-- Information given follows --
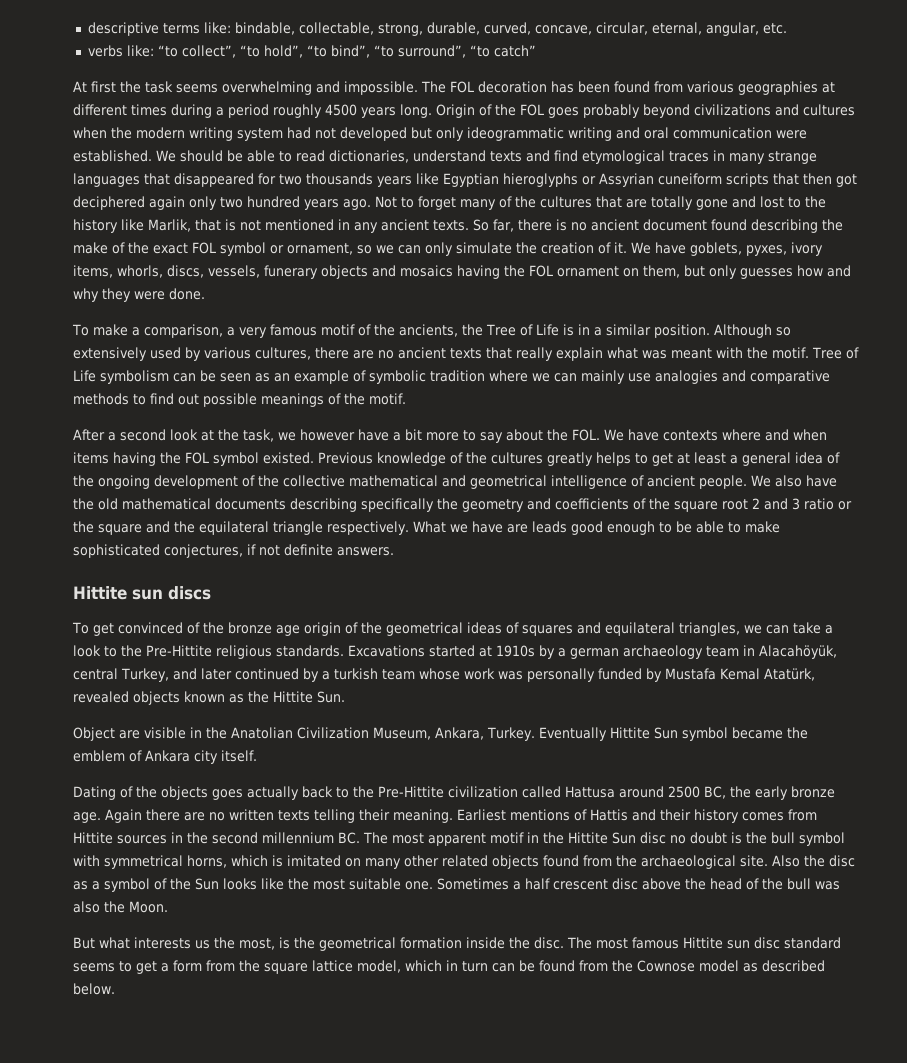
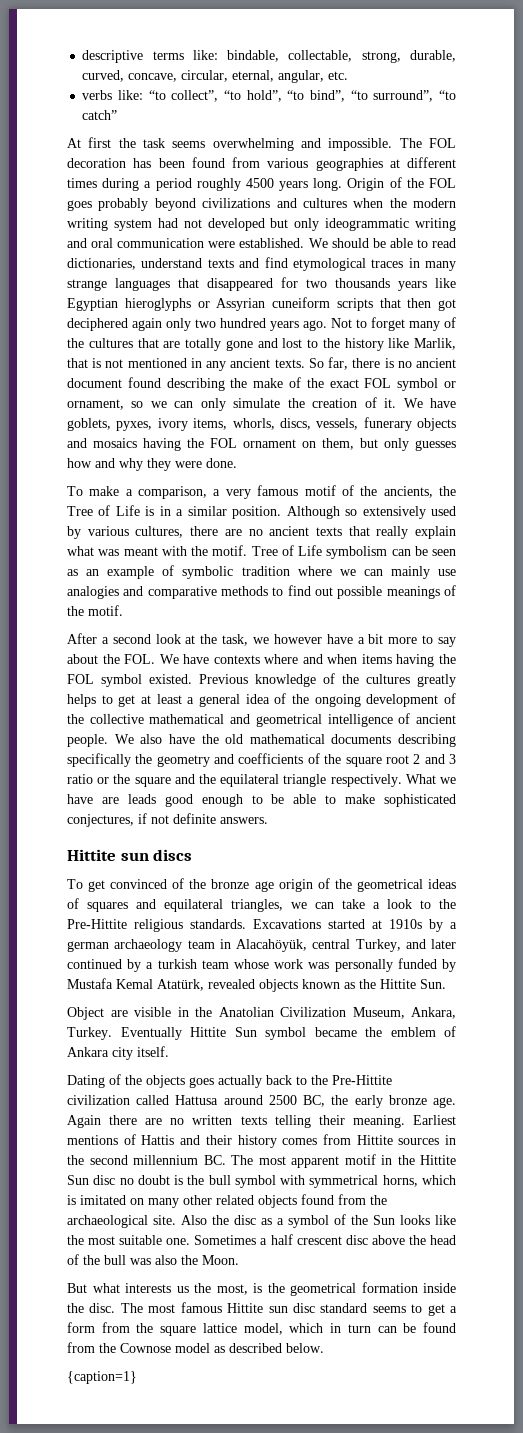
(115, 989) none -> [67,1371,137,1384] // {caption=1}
-- Information given concluded --
-- Information given follows --
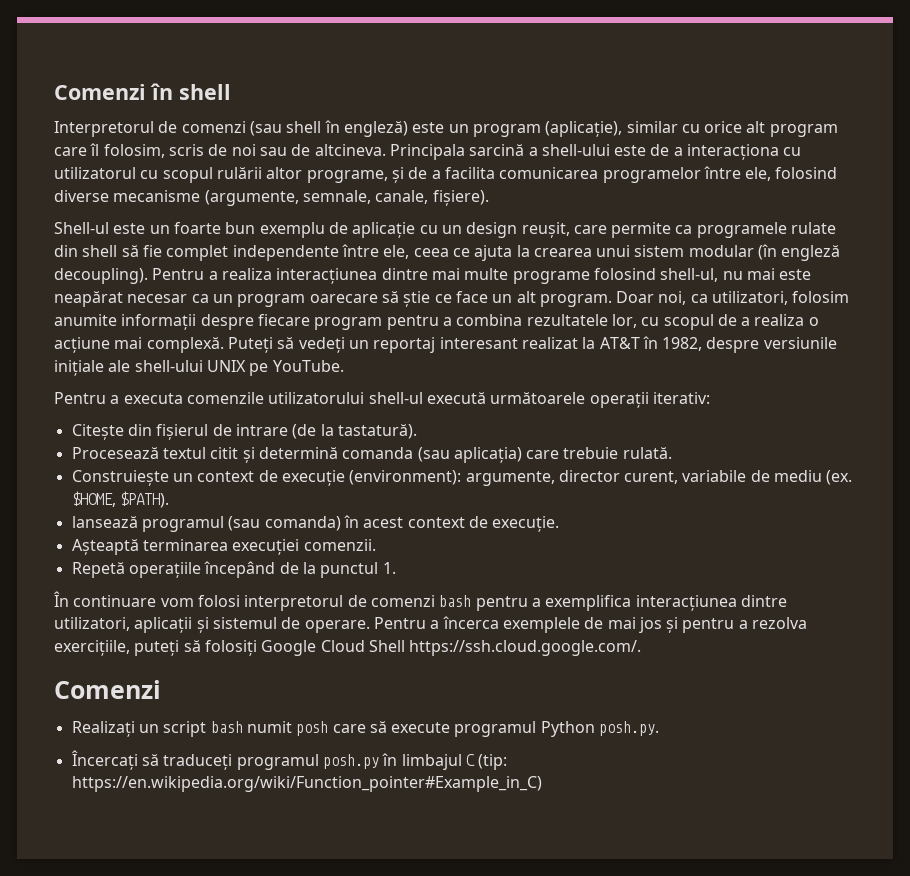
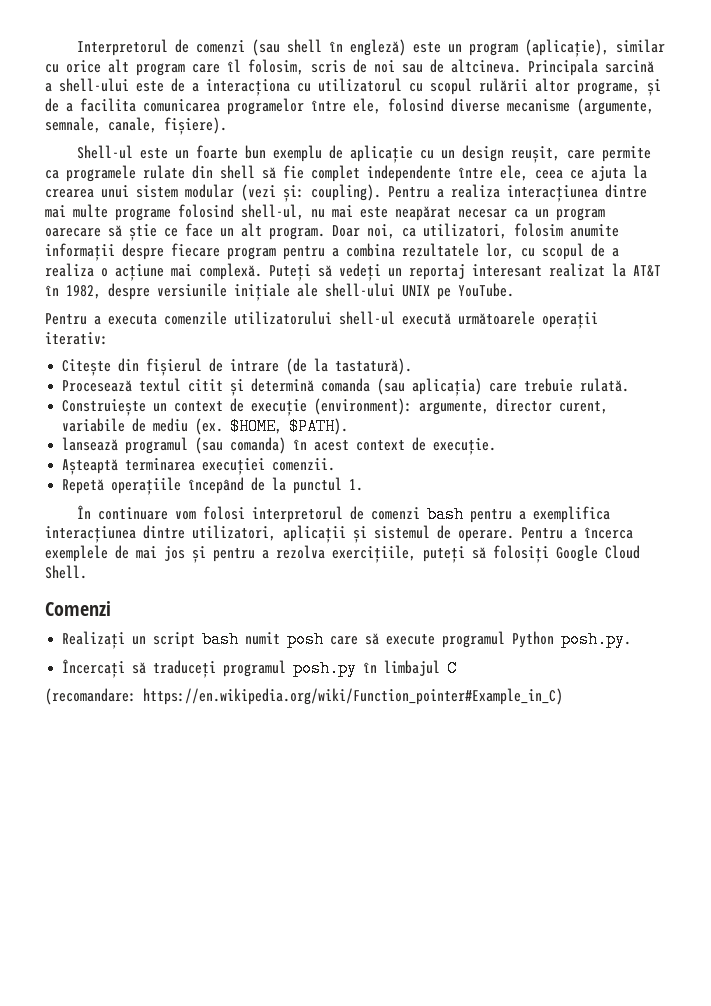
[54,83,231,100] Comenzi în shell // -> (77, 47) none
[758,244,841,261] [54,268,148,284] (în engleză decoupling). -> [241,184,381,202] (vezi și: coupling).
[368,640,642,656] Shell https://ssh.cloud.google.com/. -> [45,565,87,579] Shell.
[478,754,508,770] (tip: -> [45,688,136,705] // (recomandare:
-- Information given concluded --
-- Information given follows --
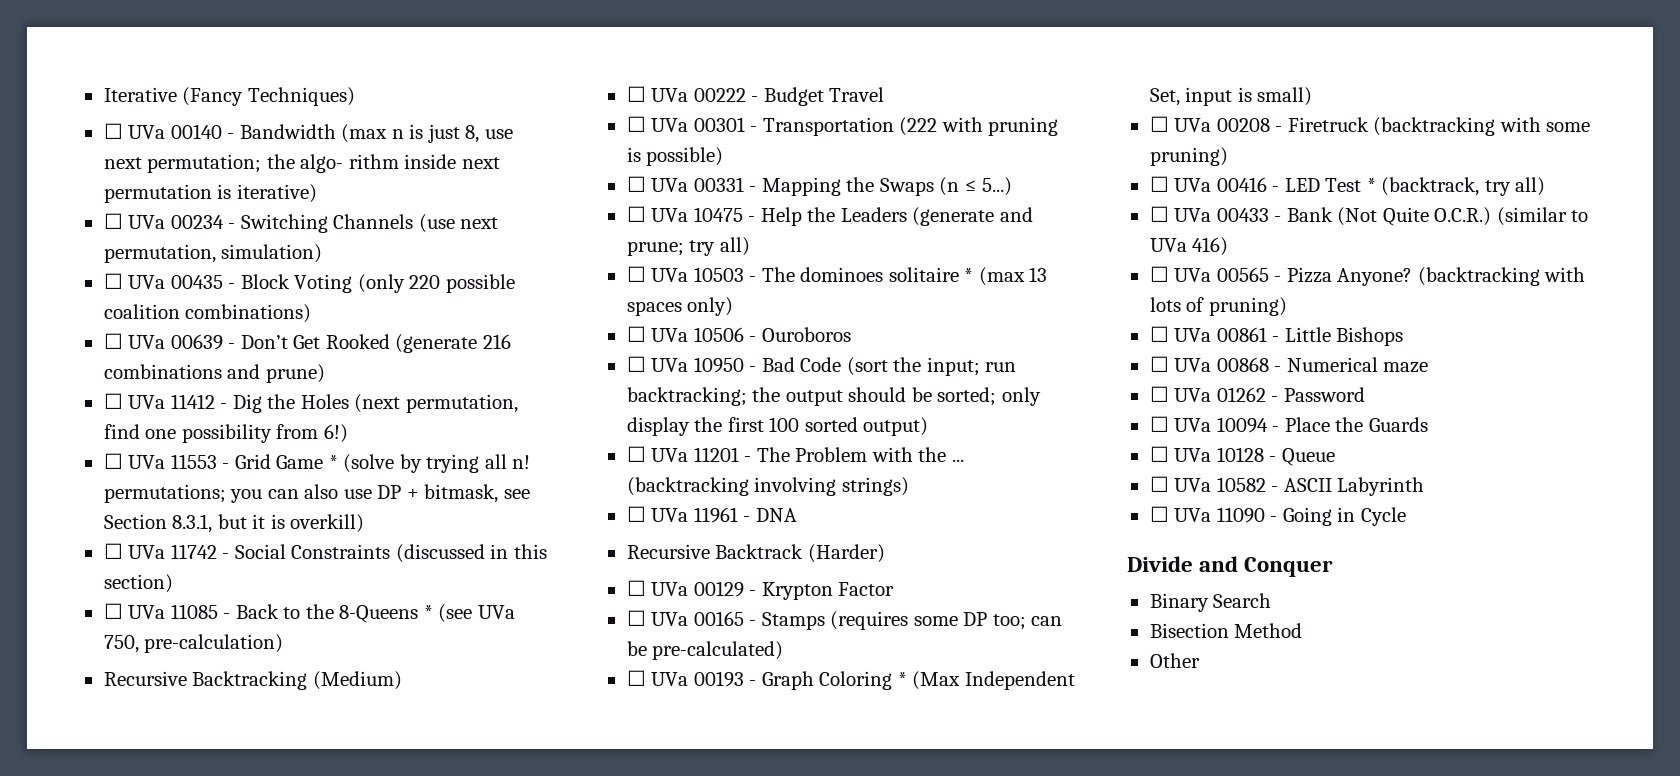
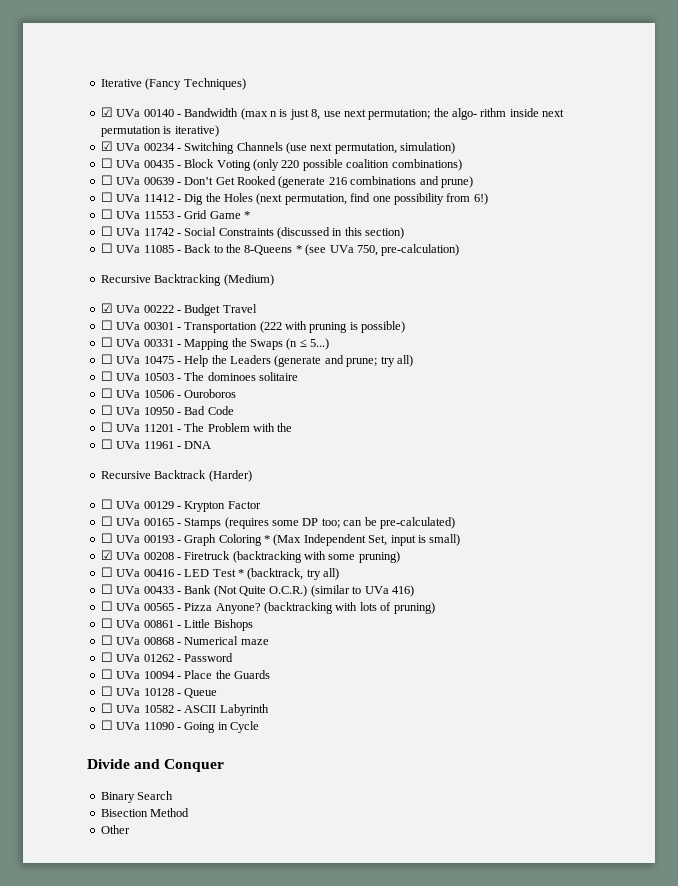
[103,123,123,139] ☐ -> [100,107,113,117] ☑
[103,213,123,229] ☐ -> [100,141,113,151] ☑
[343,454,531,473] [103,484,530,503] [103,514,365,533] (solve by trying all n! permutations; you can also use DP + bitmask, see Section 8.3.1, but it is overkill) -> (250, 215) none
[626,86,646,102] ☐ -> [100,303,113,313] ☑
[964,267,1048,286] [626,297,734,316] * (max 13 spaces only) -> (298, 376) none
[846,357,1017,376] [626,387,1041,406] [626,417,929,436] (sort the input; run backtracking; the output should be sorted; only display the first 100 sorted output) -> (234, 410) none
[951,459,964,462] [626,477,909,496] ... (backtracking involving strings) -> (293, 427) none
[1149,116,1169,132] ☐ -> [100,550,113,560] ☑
-- Information given concluded --
## [Instructions for the task]
Out of the material above, output word for word the line with "[343,454,531,473] [103,484,530,503] [103,514,365,533]", the line with "[846,357,1017,376] [626,387,1041,406] [626,417,929,436]", and all lines between them, with nothing else.

## [Task response]
[343,454,531,473] [103,484,530,503] [103,514,365,533] (solve by trying all n! permutations; you can also use DP + bitmask, see Section 8.3.1, but it is overkill) -> (250, 215) none
[626,86,646,102] ☐ -> [100,303,113,313] ☑
[964,267,1048,286] [626,297,734,316] * (max 13 spaces only) -> (298, 376) none
[846,357,1017,376] [626,387,1041,406] [626,417,929,436] (sort the input; run backtracking; the output should be sorted; only display the first 100 sorted output) -> (234, 410) none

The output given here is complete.